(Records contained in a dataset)
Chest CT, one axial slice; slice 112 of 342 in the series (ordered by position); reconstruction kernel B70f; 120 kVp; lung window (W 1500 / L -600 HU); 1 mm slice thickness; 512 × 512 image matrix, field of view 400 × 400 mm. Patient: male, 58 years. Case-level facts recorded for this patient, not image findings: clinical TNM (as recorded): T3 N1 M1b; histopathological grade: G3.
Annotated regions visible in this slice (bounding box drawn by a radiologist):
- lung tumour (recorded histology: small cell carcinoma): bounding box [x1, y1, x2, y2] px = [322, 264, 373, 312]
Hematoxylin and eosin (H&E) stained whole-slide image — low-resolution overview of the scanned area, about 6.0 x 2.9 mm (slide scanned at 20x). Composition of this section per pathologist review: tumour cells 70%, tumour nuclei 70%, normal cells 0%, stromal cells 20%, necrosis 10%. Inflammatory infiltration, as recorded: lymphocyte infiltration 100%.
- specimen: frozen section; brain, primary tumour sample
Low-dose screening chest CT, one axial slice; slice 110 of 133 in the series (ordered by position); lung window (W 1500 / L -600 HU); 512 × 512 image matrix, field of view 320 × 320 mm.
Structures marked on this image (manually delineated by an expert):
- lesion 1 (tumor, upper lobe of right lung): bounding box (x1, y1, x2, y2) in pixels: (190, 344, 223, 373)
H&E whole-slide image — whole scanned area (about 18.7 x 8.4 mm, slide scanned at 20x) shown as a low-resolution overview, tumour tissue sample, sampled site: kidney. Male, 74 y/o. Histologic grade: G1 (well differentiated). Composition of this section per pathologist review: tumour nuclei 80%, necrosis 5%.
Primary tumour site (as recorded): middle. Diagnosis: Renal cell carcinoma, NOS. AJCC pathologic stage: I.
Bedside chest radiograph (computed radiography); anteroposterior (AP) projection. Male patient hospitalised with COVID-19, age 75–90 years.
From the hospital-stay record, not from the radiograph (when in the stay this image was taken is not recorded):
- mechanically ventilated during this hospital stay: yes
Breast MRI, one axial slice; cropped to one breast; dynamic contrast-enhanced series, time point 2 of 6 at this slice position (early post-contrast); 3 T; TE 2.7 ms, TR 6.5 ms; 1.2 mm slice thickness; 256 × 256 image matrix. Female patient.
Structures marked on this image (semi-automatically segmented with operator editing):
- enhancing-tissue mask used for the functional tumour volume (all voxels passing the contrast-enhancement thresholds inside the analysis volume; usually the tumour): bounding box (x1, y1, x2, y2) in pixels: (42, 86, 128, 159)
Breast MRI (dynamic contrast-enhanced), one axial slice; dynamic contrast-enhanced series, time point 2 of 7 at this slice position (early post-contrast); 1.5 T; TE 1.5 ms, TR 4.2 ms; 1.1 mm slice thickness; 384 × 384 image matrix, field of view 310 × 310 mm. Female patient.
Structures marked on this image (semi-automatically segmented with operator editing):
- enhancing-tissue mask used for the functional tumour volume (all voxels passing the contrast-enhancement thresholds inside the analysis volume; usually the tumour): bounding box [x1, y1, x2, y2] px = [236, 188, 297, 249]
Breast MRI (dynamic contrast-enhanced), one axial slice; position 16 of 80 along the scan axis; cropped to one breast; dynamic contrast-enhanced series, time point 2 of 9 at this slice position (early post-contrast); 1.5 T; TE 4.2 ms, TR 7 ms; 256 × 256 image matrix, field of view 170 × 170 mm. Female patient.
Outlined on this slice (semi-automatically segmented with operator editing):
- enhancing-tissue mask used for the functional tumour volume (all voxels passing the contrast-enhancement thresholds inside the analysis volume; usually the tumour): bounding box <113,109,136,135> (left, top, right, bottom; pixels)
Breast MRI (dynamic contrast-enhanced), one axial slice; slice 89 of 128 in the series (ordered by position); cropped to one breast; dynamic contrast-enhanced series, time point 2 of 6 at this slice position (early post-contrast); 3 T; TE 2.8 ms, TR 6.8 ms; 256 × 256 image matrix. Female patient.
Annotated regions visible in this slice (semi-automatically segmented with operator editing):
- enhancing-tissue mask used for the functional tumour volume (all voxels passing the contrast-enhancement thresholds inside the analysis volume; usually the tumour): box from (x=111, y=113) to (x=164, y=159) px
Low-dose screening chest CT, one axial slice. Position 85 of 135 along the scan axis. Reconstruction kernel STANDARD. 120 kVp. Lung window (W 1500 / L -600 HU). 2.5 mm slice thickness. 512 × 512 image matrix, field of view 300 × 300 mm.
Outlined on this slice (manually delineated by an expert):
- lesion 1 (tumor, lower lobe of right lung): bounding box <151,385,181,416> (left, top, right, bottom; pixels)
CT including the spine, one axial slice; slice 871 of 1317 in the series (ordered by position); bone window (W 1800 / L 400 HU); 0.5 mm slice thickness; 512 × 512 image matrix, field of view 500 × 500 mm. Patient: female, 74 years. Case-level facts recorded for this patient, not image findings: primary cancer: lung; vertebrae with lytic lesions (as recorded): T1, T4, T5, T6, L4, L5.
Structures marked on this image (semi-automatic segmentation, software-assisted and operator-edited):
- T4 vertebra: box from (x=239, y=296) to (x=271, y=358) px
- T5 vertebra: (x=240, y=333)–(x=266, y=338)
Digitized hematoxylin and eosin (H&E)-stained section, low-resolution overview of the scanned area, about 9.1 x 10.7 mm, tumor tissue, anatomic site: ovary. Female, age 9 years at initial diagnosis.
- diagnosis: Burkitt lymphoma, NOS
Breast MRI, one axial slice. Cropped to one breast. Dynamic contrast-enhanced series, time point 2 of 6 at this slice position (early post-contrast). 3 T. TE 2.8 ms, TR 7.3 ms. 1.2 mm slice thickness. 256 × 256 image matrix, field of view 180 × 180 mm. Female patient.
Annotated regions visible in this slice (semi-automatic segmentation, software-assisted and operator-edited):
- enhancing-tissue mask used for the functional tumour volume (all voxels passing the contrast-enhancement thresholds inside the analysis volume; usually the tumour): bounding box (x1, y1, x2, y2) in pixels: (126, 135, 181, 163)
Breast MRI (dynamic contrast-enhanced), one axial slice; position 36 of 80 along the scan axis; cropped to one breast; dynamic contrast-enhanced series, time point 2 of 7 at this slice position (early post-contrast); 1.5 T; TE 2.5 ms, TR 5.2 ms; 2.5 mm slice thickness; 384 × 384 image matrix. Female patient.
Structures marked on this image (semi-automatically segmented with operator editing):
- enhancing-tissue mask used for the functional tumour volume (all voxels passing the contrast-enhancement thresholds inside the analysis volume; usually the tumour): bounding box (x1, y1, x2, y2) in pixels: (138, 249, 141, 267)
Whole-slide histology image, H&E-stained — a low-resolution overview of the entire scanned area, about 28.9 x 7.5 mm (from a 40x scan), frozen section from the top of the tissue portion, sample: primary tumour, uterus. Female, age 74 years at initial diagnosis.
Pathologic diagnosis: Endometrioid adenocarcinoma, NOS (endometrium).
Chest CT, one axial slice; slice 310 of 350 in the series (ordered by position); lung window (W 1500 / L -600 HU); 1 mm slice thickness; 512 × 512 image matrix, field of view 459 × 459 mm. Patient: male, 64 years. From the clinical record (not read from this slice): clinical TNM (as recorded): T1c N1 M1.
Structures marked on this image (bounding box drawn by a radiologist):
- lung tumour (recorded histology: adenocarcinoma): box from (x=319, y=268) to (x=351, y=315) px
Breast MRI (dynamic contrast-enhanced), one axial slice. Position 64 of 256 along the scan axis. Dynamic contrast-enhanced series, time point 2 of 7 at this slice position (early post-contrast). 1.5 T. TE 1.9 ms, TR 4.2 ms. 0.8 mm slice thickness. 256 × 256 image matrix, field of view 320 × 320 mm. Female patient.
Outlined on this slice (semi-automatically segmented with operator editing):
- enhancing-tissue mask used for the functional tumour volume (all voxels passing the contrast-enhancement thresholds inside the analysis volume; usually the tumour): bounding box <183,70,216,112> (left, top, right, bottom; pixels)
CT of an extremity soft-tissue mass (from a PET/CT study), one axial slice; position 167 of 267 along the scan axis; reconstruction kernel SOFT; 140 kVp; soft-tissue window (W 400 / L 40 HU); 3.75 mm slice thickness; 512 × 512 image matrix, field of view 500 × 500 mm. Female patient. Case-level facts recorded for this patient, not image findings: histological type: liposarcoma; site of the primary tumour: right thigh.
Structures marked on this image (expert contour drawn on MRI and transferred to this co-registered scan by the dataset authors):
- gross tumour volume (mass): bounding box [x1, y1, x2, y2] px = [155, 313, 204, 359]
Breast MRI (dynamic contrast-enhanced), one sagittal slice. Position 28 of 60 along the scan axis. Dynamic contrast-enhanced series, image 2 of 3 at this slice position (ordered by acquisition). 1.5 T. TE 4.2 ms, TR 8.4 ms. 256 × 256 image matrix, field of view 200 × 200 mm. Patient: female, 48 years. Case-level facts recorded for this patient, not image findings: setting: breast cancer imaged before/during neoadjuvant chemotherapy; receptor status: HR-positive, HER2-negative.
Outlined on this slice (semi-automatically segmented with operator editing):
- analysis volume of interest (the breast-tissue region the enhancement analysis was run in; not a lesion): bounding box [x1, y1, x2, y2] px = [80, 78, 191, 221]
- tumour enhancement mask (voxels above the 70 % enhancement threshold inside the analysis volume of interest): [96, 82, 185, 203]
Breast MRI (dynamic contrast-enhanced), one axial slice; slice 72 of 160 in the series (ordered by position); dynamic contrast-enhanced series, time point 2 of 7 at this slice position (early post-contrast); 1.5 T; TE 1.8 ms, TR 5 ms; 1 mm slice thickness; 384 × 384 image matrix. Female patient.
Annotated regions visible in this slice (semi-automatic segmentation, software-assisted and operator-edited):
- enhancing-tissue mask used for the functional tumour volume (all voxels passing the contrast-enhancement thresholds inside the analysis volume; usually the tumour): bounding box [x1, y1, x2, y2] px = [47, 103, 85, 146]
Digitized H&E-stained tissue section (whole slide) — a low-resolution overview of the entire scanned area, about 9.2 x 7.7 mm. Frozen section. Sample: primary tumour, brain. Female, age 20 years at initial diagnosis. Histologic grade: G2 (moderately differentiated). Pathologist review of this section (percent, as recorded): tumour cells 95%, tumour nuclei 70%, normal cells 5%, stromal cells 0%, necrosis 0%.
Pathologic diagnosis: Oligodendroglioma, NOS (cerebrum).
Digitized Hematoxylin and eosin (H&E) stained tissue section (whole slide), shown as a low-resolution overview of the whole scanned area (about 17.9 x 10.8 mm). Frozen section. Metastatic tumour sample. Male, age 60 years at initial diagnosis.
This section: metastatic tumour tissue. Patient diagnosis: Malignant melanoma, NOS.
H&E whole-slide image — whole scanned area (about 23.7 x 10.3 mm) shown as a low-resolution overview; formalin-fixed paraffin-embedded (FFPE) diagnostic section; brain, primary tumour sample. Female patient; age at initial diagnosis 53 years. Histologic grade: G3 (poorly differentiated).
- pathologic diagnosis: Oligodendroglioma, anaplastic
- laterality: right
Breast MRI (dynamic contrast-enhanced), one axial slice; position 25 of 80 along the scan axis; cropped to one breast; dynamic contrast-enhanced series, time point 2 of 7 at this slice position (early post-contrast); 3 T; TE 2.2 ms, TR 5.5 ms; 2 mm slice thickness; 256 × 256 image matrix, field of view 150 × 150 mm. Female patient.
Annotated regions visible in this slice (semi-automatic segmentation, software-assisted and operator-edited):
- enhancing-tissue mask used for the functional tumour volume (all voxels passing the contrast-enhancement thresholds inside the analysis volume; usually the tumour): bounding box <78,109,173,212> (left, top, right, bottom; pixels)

_ABOUT THIS EXERCISE_
Scan the entries above and copy each line where "expert" occurs.

_FINAL ANSWER_
Structures marked on this image (manually delineated by an expert):
Outlined on this slice (manually delineated by an expert):
Structures marked on this image (expert contour drawn on MRI and transferred to this co-registered scan by the dataset authors):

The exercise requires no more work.